SET EXERCISE:
Copy, unchanged, the lines from the one with "scientific name: Carex media" up to and including the one with "genus: Mesosetum".

________________________________________

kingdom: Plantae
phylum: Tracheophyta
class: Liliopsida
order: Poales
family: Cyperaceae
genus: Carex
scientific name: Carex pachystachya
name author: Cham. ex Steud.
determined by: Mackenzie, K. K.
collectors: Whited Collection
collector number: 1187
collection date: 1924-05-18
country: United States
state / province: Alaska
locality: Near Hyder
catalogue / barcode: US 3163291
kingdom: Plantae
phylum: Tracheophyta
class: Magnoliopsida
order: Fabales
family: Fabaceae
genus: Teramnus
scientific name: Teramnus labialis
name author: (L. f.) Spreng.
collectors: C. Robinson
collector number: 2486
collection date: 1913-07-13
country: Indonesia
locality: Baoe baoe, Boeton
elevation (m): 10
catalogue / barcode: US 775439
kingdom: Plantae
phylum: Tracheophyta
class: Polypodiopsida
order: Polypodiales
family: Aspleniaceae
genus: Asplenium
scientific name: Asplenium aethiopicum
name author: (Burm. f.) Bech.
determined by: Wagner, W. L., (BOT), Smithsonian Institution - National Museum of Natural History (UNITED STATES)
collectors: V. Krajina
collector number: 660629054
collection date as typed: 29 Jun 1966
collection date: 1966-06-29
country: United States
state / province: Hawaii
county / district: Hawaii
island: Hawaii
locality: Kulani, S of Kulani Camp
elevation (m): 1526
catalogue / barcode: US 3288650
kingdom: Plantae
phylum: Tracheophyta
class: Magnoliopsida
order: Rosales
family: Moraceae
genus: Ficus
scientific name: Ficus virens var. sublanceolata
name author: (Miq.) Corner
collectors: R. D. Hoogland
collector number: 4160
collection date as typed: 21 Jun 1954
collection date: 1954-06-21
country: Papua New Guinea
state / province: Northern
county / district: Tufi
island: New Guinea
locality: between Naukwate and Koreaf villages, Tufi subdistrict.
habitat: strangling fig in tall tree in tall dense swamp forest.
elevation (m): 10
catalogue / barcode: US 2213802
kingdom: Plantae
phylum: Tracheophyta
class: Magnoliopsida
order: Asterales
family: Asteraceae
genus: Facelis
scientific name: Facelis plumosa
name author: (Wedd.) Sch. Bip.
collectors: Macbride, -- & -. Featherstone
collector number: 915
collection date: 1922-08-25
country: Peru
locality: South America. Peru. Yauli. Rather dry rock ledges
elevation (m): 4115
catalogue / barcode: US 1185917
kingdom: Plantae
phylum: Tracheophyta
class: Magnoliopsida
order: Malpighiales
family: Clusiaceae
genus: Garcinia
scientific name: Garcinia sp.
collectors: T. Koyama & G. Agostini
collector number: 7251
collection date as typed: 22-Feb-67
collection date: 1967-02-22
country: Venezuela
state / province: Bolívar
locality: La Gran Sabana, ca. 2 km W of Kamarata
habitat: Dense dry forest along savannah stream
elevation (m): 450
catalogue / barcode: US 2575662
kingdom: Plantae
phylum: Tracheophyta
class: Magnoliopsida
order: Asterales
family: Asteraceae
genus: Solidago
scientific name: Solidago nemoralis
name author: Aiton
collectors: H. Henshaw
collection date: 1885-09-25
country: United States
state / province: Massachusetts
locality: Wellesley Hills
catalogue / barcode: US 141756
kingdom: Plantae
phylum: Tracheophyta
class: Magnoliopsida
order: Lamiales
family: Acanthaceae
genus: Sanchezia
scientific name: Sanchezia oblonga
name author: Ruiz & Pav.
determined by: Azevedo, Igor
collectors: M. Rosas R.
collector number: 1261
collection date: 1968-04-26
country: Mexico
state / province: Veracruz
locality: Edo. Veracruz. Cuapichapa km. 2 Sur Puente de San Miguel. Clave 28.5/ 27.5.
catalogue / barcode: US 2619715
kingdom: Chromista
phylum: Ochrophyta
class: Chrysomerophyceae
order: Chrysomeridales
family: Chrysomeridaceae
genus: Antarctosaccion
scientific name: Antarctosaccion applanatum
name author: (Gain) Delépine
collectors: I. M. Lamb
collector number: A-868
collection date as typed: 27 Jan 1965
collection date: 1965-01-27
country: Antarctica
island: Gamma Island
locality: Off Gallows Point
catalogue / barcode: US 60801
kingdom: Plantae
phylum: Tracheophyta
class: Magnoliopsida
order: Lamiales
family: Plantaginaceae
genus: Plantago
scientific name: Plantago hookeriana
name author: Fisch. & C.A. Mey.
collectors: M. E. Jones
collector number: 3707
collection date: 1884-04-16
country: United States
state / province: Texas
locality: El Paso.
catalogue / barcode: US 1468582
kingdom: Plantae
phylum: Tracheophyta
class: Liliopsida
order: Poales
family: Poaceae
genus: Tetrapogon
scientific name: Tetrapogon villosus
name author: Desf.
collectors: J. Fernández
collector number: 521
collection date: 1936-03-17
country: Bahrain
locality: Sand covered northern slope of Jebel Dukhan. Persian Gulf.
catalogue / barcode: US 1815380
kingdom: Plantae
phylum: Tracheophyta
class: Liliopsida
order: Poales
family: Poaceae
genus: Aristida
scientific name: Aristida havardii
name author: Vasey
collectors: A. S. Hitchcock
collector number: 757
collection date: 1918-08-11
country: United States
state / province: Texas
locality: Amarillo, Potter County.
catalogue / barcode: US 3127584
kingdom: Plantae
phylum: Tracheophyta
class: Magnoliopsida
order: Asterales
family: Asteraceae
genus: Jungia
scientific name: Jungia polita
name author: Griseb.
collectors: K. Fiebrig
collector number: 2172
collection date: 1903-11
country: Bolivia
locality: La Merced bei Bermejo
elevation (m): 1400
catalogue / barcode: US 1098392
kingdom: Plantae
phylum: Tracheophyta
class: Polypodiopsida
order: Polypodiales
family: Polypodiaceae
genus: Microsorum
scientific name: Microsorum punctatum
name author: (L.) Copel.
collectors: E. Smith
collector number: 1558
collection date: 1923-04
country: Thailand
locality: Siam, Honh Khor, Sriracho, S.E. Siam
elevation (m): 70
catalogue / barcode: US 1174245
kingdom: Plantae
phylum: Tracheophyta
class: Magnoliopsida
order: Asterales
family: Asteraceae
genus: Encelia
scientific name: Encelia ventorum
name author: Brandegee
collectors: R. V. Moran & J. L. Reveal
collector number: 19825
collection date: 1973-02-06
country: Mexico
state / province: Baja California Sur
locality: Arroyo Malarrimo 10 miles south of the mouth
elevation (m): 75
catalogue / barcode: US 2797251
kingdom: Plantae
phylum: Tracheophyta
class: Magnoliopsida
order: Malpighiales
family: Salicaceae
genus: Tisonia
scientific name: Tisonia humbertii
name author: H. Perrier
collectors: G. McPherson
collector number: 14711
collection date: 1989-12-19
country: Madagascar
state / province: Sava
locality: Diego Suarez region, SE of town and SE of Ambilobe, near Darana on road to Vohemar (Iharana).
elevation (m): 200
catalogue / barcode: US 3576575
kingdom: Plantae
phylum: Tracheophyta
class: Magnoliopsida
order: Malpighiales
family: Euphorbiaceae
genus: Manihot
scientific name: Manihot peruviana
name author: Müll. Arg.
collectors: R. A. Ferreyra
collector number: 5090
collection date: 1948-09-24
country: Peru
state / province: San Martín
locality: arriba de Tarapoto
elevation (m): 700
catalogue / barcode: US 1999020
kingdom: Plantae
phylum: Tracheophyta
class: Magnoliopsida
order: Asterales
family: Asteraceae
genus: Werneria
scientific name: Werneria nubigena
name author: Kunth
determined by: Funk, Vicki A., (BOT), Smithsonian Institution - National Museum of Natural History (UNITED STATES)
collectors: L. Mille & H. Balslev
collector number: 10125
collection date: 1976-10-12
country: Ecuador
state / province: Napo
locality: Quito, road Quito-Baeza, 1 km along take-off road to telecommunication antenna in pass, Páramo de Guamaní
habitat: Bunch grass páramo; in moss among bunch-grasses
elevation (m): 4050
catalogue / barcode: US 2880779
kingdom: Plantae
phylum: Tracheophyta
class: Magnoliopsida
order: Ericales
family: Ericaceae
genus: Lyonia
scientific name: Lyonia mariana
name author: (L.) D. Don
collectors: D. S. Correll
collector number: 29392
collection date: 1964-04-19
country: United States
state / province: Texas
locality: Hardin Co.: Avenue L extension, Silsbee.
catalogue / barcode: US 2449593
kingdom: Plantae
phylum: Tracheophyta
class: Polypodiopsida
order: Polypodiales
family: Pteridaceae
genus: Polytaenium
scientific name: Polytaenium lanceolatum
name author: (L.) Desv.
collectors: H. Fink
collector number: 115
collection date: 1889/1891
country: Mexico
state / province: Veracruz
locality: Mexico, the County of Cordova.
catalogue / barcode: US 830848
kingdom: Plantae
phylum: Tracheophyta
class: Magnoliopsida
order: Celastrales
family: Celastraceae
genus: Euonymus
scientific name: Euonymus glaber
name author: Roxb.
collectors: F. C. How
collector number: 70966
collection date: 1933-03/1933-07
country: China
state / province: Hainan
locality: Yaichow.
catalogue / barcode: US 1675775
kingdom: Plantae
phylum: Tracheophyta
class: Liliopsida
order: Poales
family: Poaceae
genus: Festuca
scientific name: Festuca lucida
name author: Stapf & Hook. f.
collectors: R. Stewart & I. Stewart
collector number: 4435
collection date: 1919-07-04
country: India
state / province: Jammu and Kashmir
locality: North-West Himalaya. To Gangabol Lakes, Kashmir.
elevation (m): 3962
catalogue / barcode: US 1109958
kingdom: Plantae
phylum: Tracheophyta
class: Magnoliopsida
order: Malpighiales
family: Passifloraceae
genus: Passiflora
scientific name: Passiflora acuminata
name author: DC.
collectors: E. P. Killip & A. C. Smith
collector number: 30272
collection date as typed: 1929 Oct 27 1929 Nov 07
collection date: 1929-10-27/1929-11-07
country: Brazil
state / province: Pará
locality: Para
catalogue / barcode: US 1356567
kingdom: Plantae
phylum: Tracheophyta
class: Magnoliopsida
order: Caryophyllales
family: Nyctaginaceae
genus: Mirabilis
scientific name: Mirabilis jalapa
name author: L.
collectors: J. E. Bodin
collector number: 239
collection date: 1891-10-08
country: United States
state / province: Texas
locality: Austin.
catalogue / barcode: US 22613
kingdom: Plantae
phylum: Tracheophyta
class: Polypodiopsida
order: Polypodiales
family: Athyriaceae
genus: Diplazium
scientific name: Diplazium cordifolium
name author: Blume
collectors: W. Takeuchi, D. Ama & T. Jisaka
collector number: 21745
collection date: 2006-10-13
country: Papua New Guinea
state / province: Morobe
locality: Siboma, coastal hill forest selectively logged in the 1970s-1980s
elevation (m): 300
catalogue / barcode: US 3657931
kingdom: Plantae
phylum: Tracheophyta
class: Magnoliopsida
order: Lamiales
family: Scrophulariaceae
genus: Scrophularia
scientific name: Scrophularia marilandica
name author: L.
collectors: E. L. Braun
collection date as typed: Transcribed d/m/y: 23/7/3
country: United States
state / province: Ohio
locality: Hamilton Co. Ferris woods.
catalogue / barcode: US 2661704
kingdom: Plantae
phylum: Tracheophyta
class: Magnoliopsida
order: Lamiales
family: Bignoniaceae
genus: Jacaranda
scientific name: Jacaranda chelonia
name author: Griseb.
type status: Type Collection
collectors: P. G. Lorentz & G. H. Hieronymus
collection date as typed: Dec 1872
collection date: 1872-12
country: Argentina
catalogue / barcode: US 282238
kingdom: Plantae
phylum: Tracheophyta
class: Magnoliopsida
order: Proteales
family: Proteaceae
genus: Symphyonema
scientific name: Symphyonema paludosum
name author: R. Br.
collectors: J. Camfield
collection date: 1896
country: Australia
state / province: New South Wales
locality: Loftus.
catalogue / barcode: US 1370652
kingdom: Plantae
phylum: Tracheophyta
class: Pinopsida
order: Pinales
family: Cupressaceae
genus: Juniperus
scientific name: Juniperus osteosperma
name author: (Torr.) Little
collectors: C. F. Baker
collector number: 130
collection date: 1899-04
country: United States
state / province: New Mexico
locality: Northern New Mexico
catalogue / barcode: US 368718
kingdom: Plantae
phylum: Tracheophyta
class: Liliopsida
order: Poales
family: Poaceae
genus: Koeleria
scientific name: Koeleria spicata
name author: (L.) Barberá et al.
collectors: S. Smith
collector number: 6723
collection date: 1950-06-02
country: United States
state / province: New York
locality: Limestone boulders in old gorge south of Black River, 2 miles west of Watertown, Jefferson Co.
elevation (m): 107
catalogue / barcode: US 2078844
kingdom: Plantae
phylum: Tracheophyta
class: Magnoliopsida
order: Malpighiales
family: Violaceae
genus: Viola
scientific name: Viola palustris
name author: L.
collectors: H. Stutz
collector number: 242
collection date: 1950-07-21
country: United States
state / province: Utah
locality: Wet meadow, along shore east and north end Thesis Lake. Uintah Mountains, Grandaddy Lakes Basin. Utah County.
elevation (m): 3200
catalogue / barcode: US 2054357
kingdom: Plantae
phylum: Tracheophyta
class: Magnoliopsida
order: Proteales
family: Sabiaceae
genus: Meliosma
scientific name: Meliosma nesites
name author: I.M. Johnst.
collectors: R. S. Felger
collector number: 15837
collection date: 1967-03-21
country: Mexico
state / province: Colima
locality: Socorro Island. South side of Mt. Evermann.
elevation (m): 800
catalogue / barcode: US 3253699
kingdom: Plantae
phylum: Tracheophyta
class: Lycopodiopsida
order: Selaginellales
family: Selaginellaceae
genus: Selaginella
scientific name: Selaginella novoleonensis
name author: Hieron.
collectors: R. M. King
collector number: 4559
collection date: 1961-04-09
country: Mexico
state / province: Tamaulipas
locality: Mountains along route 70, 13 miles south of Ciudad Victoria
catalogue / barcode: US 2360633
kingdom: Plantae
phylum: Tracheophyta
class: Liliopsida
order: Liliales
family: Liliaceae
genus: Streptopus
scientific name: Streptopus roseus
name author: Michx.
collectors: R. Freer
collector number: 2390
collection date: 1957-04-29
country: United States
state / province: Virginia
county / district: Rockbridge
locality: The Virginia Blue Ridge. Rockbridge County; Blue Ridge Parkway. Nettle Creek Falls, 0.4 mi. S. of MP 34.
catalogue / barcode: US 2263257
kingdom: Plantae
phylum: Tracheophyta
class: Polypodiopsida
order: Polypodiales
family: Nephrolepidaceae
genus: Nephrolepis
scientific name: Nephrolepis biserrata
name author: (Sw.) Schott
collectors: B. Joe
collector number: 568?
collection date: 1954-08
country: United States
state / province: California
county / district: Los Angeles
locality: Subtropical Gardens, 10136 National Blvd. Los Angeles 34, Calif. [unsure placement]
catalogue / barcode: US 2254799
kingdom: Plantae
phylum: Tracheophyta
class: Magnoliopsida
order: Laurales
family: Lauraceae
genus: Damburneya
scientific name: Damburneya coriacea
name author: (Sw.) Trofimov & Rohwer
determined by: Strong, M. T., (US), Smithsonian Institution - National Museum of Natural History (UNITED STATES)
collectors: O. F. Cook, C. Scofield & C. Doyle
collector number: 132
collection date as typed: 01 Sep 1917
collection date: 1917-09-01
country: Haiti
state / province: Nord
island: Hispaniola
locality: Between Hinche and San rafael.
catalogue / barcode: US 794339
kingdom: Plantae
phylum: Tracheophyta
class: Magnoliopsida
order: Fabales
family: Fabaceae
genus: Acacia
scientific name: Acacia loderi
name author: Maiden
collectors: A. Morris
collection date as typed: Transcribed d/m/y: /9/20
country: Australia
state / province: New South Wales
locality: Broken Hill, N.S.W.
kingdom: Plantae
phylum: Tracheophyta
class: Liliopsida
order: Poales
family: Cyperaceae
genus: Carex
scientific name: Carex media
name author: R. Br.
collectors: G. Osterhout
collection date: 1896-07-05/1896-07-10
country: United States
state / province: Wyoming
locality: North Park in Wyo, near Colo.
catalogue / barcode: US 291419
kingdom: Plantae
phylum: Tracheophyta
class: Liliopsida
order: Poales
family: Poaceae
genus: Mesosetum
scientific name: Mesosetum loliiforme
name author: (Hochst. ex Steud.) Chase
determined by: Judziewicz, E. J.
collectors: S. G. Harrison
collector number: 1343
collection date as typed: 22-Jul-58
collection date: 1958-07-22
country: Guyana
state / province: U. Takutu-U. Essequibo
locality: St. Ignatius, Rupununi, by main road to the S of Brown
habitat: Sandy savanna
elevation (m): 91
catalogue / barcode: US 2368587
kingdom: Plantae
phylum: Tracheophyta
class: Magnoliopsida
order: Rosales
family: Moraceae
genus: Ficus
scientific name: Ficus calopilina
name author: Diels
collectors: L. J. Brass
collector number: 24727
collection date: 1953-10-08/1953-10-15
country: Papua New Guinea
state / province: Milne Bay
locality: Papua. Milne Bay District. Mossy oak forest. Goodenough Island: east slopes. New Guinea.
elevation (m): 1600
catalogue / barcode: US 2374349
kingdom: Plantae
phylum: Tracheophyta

________________________________________

THE OUTPUT:
scientific name: Carex media
name author: R. Br.
collectors: G. Osterhout
collection date: 1896-07-05/1896-07-10
country: United States
state / province: Wyoming
locality: North Park in Wyo, near Colo.
catalogue / barcode: US 291419
kingdom: Plantae
phylum: Tracheophyta
class: Liliopsida
order: Poales
family: Poaceae
genus: Mesosetum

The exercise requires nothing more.